Fun, lively movie that’s far from a scandal in Bohemia . . . .
Guy Ritchie, famous for his London wideboy, cockney, mockney, minor gangster classics such as Snatch and Lock, Stock & Two Smoking Barrels brings to the big screen yet another charming, cheeky Londoner known as . . . . . . Sherlock Holmes (as you may have guessed from the title).
The world’s most famous detective is this time played by Robert Downey Jr while his erstwhile companion, Dr. Watson, is personified by Mr Jude Law. Fans of the sleuth will recognise the name Irene Adler (played by Rachel McAdams) and she gets to play her part in proceedings although things are concentrated around the nefarious scheme of Lord Blackwood (Mark Strong) and events that seem supernatural to all but the keenest mind.

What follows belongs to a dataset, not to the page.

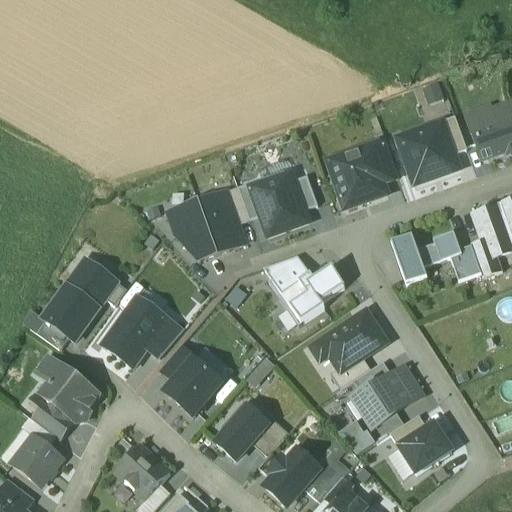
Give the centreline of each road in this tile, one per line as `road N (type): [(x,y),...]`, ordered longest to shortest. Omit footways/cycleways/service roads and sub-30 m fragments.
road 1 (residential): [(434,511),(493,468),(345,238)]
road 2 (residential): [(345,238),(511,180)]
road 3 (residential): [(131,402),(251,511)]
road 4 (residential): [(69,511),(131,402)]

There are a number of flaws in this movie and a number of complaints that fans of film and fans of the great detective could easily pile up for discussion in any review. However, those failings are balanced out by the main strength of Ritchie’s ace up his sleeve.
Ladies and gentlemen, with Downey Jr. and Law playing the lead roles as alternately petulant children, awkwardly close males and/or brothers who love to hate each other we get one of the most amusing and satisfying double acts in quite some time. Accent hiccups aside, Downey Jr. does very well as the brilliant Holmes, constantly distracted, battling boredom and at a loss to use his intelligence for something worthwhile. Law has a lot to do to avoid being overshadowed and he does so admirably, giving us a Watson who can be the gruff, bluff apprentice known to many yet also the reliable stalwart he always has been when required to be.
The rest of the cast do just fine with McAdams having a lot of fun as Adler, Strong nicely providing a constant threat as the “bad presence” and Eddie Marsan nicely slotting into the role of Inspector Lestrade.
Visually, the movie has a nice look and feel and there are a number of moments when Ritchie impresses upon us just how Holmes and his superior mind can make the decisions he makes but it’s sad to have to say that there are also some decent action sequences marred by that hyperactive editing we see so often nowadays. It’s not as bad as some examples and may actually end up being a little easier to endure when on a small screen but at the cinema this was a bit of a turn-off.
The script is okay, things take a little while to become totally clear and all is dependent on Holmes’ full disclosure but, then again, wasn’t that so often the way of the stories? Everything mixed together provides an ideal mix of characterisation, intrigue, action, humour and simple, pleasurable entertainment. Which means it is successful in what it set out to be.